What this task involves:
Apart from the images, reproduce all of the data word for word.

=====

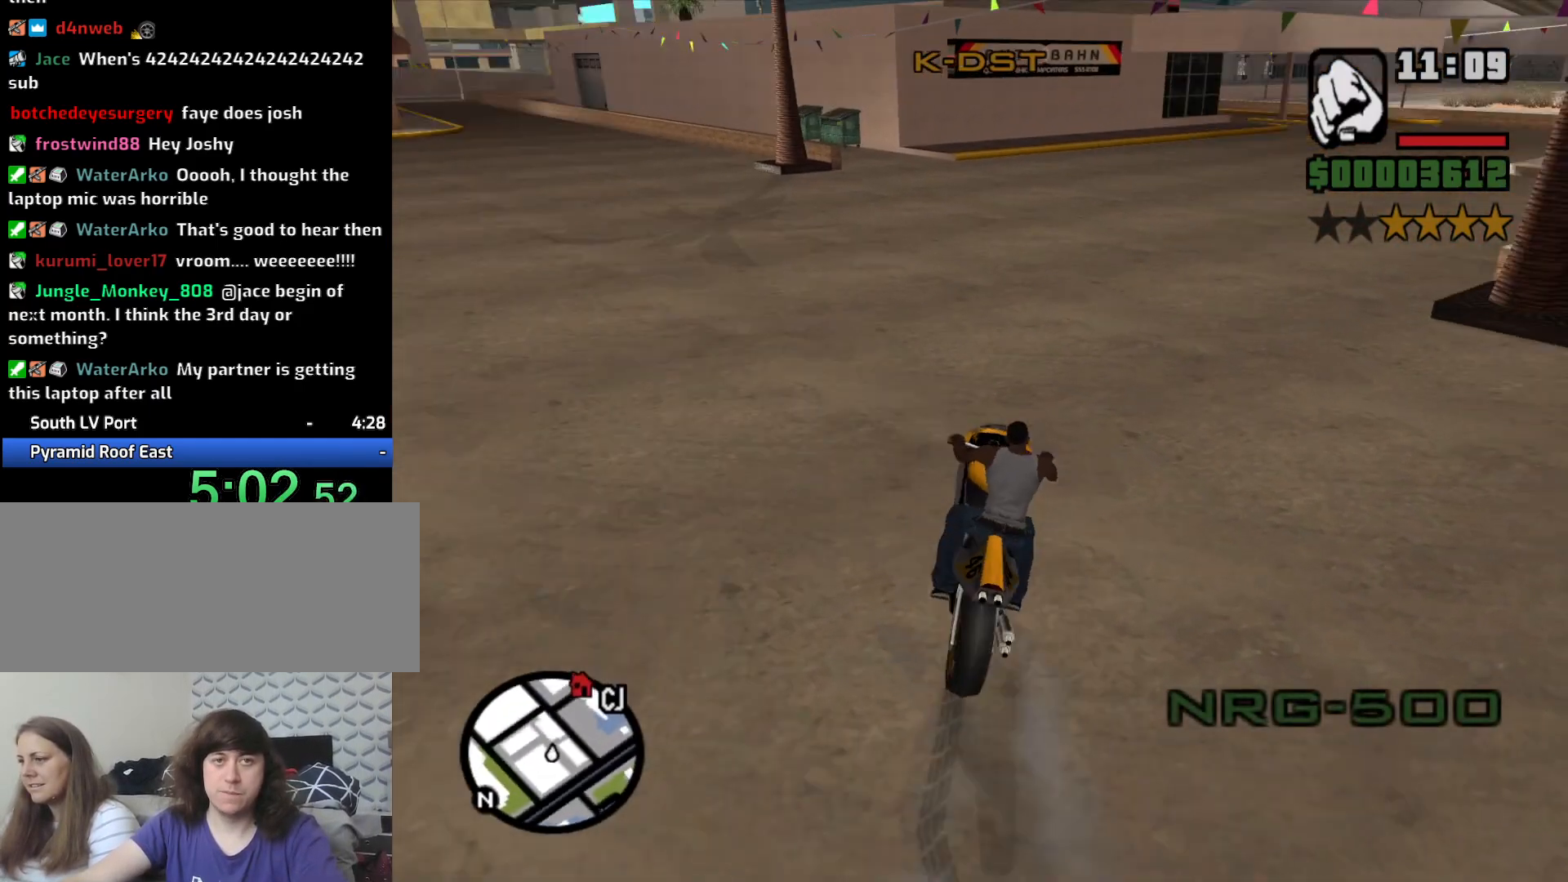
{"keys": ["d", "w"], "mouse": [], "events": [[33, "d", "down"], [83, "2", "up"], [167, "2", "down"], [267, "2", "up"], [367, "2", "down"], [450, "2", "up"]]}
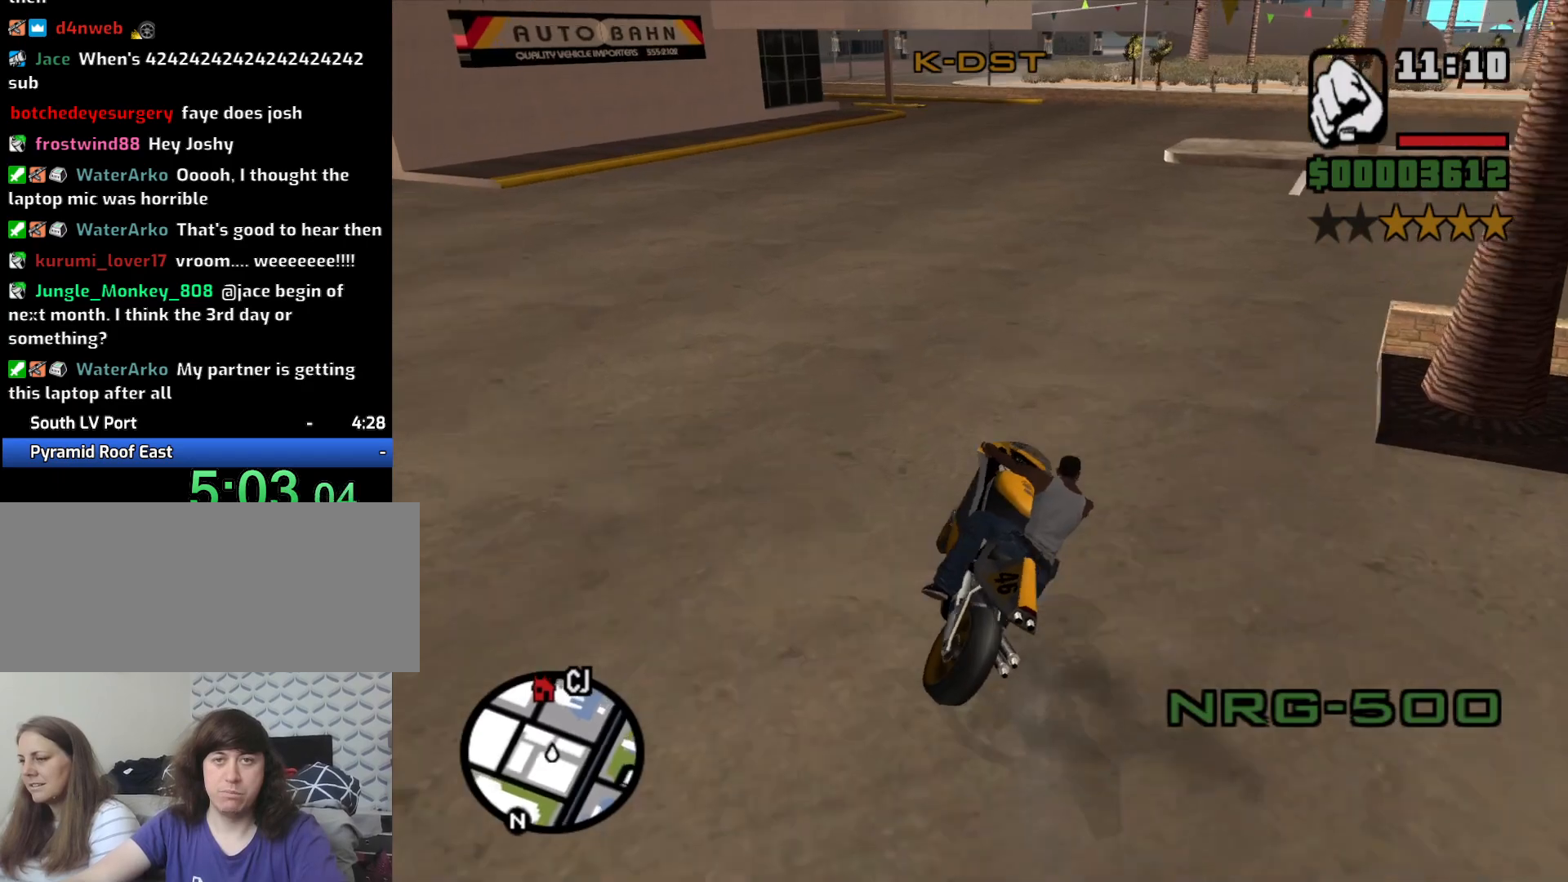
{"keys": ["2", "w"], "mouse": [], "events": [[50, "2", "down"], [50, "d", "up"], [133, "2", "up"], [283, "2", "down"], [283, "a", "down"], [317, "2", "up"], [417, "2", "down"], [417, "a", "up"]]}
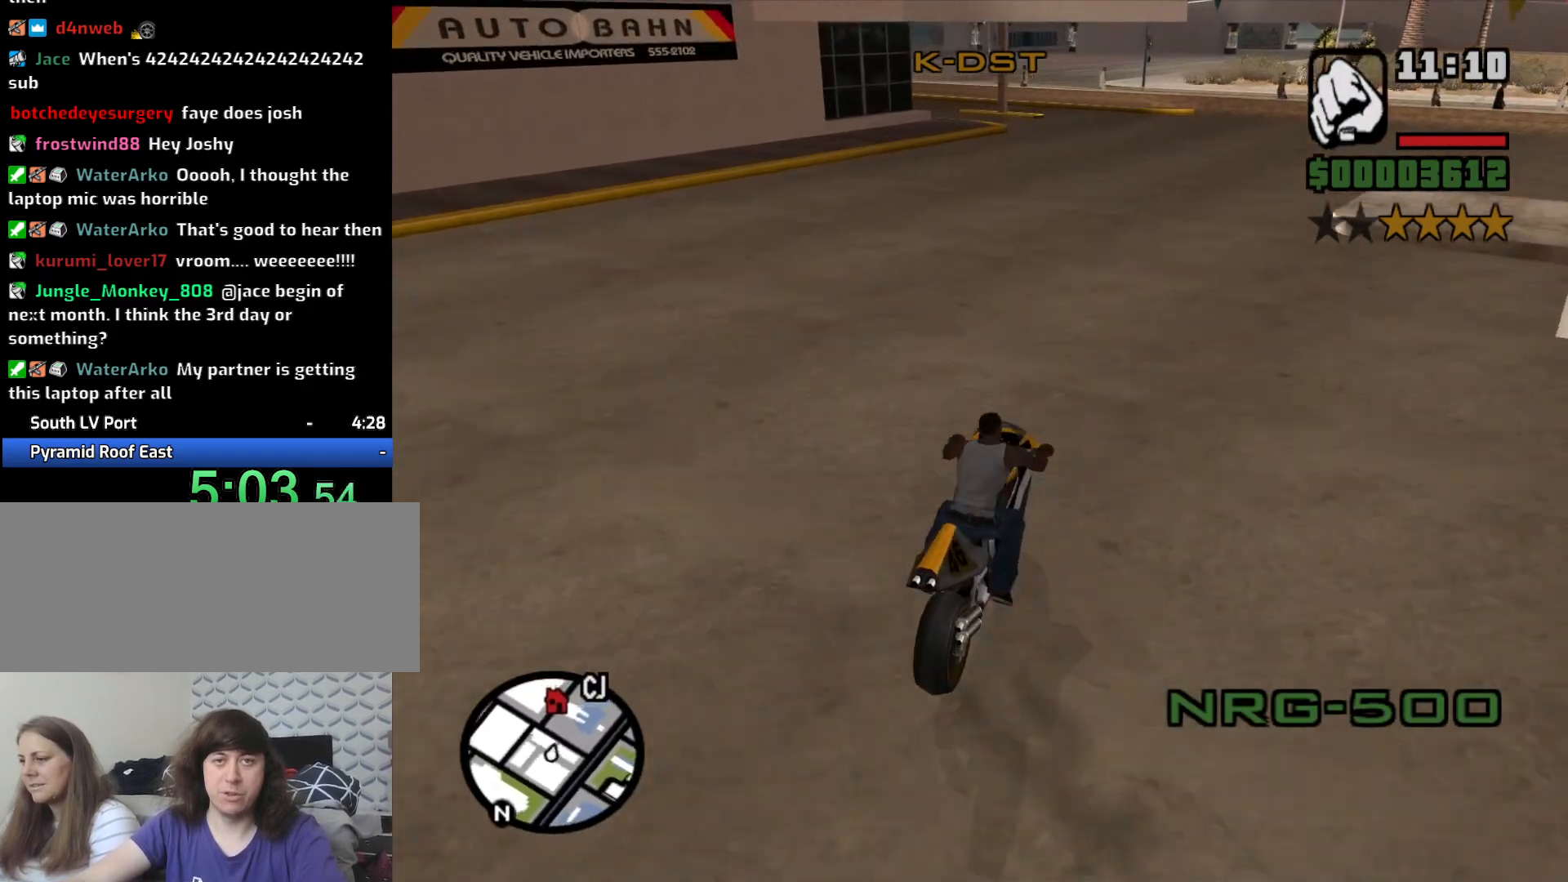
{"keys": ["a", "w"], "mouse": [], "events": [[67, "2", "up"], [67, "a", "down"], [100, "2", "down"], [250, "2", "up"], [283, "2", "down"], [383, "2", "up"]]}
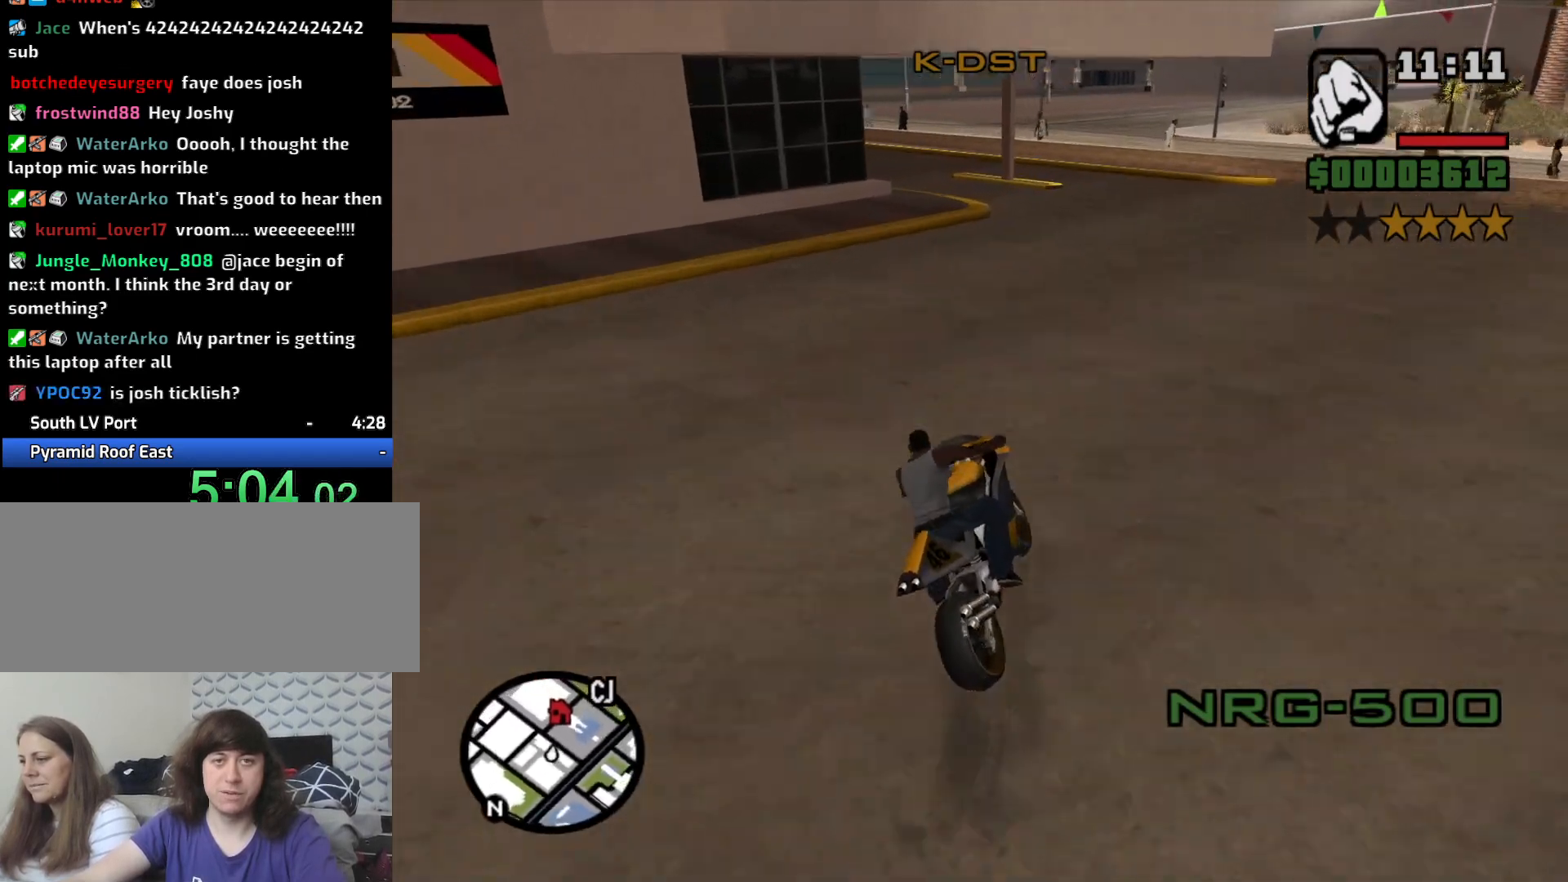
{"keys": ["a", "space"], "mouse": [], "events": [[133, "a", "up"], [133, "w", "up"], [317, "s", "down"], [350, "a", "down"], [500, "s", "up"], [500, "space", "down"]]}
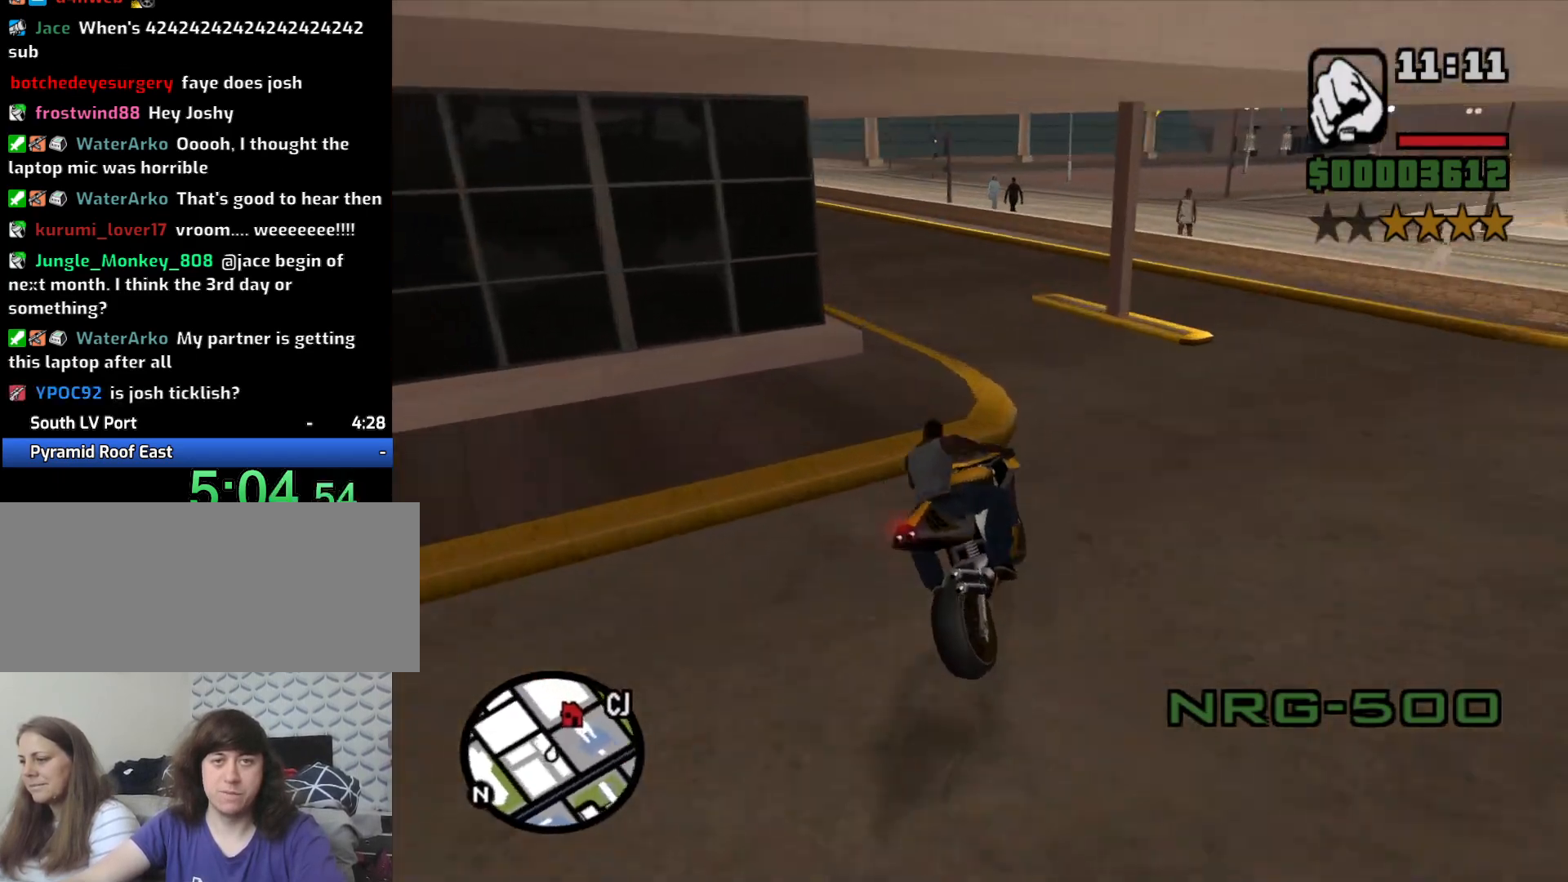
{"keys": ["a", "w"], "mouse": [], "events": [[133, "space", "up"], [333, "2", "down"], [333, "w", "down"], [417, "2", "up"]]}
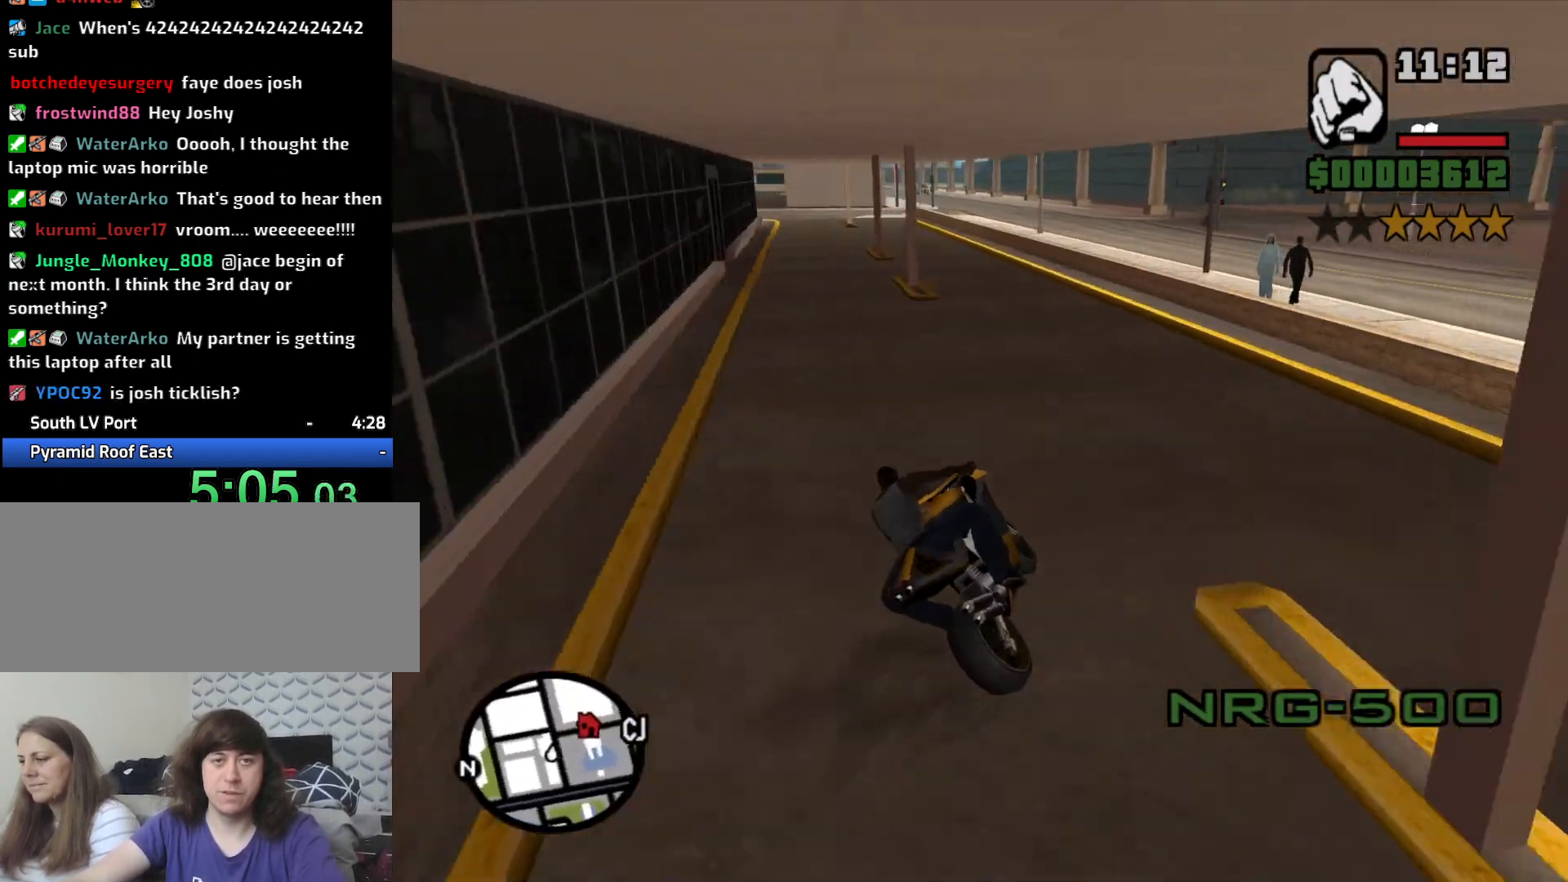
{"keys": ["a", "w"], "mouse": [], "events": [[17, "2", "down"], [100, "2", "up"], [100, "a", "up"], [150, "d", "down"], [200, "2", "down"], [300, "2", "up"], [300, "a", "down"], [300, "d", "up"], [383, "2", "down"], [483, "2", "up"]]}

=====

Written response:
{"keys": ["d", "w"], "mouse": [], "events": [[33, "d", "down"], [83, "2", "up"], [167, "2", "down"], [267, "2", "up"], [367, "2", "down"], [450, "2", "up"]]}
{"keys": ["2", "w"], "mouse": [], "events": [[50, "2", "down"], [50, "d", "up"], [133, "2", "up"], [283, "2", "down"], [283, "a", "down"], [317, "2", "up"], [417, "2", "down"], [417, "a", "up"]]}
{"keys": ["a", "w"], "mouse": [], "events": [[67, "2", "up"], [67, "a", "down"], [100, "2", "down"], [250, "2", "up"], [283, "2", "down"], [383, "2", "up"]]}
{"keys": ["a", "space"], "mouse": [], "events": [[133, "a", "up"], [133, "w", "up"], [317, "s", "down"], [350, "a", "down"], [500, "s", "up"], [500, "space", "down"]]}
{"keys": ["a", "w"], "mouse": [], "events": [[133, "space", "up"], [333, "2", "down"], [333, "w", "down"], [417, "2", "up"]]}
{"keys": ["a", "w"], "mouse": [], "events": [[17, "2", "down"], [100, "2", "up"], [100, "a", "up"], [150, "d", "down"], [200, "2", "down"], [300, "2", "up"], [300, "a", "down"], [300, "d", "up"], [383, "2", "down"], [483, "2", "up"]]}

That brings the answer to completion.